The present study aims to develop and optimize the self-microemulsifying drug delivery system (SMEDDS) of carbamazepine to improve the solubility and hence the in vitro drug release. The SMEDDS was developed using Capryol 90 (oil), Tween-80 (surfactant), and Transcutol (cosurfactants). The results indicated that the maximum drug entrapment was found to be 99.96% while minimum encapsulation of 93.95%. The optimum formulation had a droplet size of 8.57 nm, zeta potential as -27.3mV and cumulative drug release was over 90%.

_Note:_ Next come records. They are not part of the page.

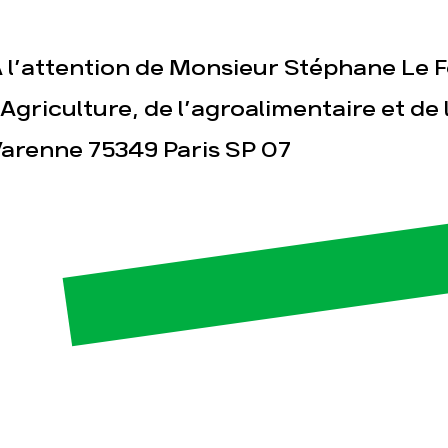
 l’attention de Monsieur Stéphane Le Fo
’Agriculture, de l’agroalimentaire et de 
arenne 75349 Paris SP 07
esse
Publications
Con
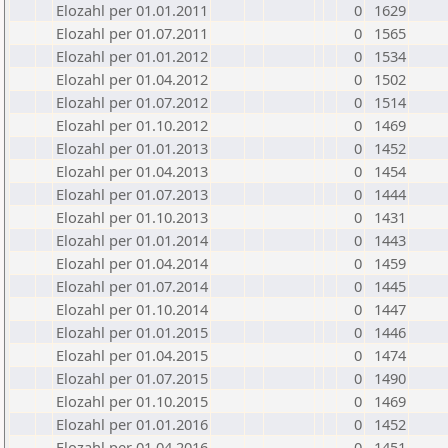
Elozahl per 01.01.2011
0
1629
Elozahl per 01.07.2011
0
1565
Elozahl per 01.01.2012
0
1534
Elozahl per 01.04.2012
0
1502
Elozahl per 01.07.2012
0
1514
Elozahl per 01.10.2012
0
1469
Elozahl per 01.01.2013
0
1452
Elozahl per 01.04.2013
0
1454
Elozahl per 01.07.2013
0
1444
Elozahl per 01.10.2013
0
1431
Elozahl per 01.01.2014
0
1443
Elozahl per 01.04.2014
0
1459
Elozahl per 01.07.2014
0
1445
Elozahl per 01.10.2014
0
1447
Elozahl per 01.01.2015
0
1446
Elozahl per 01.04.2015
0
1474
Elozahl per 01.07.2015
0
1490
Elozahl per 01.10.2015
0
1469
Elozahl per 01.01.2016
0
1452
Elozahl per 01.04.2016
0
1451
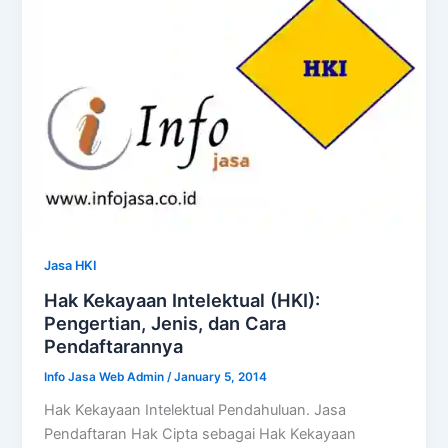
Jasa HKI
Hak Kekayaan Intelektual (HKI):
Pengertian, Jenis, dan Cara
Pendaftarannya
Info Jasa Web Admin
/
January 5, 2014
Hak Kekayaan Intelektual Pendahuluan. Jasa
Pendaftaran Hak Cipta sebagai Hak Kekayaan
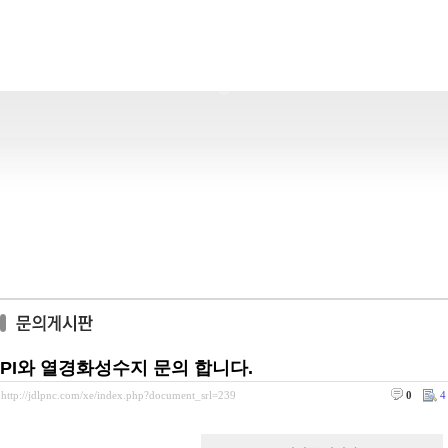
PI와 열경화성수지 문의 합니다.
http://jdlpnc.com/xe/index.php?document_srl=239
0
4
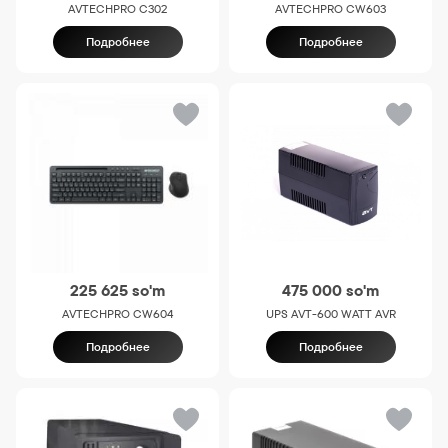
AVTECHPRO C302
AVTECHPRO CW603
Подробнее
Подробнее
225 625
so'm
475 000
so'm
AVTECHPRO CW604
UPS AVT-600 WATT AVR
Подробнее
Подробнее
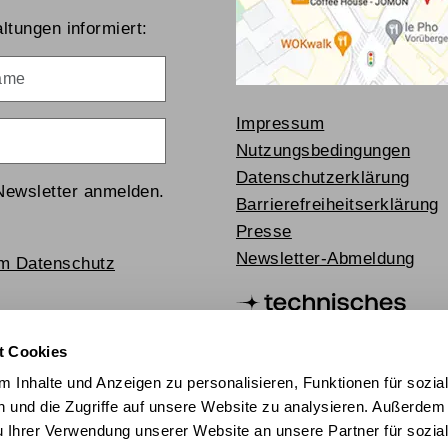
ltungen informiert:
me
Impressum
Nutzungsbedingungen
Datenschutzerklärung
Newsletter anmelden.
Barrierefreiheitserklärung
Presse
Newsletter-Abmeldung
um Datenschutz
t Cookies
 Inhalte und Anzeigen zu personalisieren, Funktionen für sozia
 und die Zugriffe auf unsere Website zu analysieren. Außerdem
u Ihrer Verwendung unserer Website an unsere Partner für sozia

The results of in-vitro dissolution study were fitted into various kinetic models. The drug's release process was identified as first-order, followed by Korsmeyer-Peppas kinetics. The release data for the optimized batch of CBZ (CBZ-OPT) in 0.1N HCl & Simulated Gastric Fluid were compared with the marketed formulation. The results showed that the drug release from the optimized formulation was significantly higher as compared to the commercial formulation. Overall, this paper demonstrates the improved efficacy of carbamazepine- loaded SMEDDS with improved dissolution. Current studies suggest that SMEDDS plays an important role in improving the dissolution of the poorly soluble drug Carbamazepine.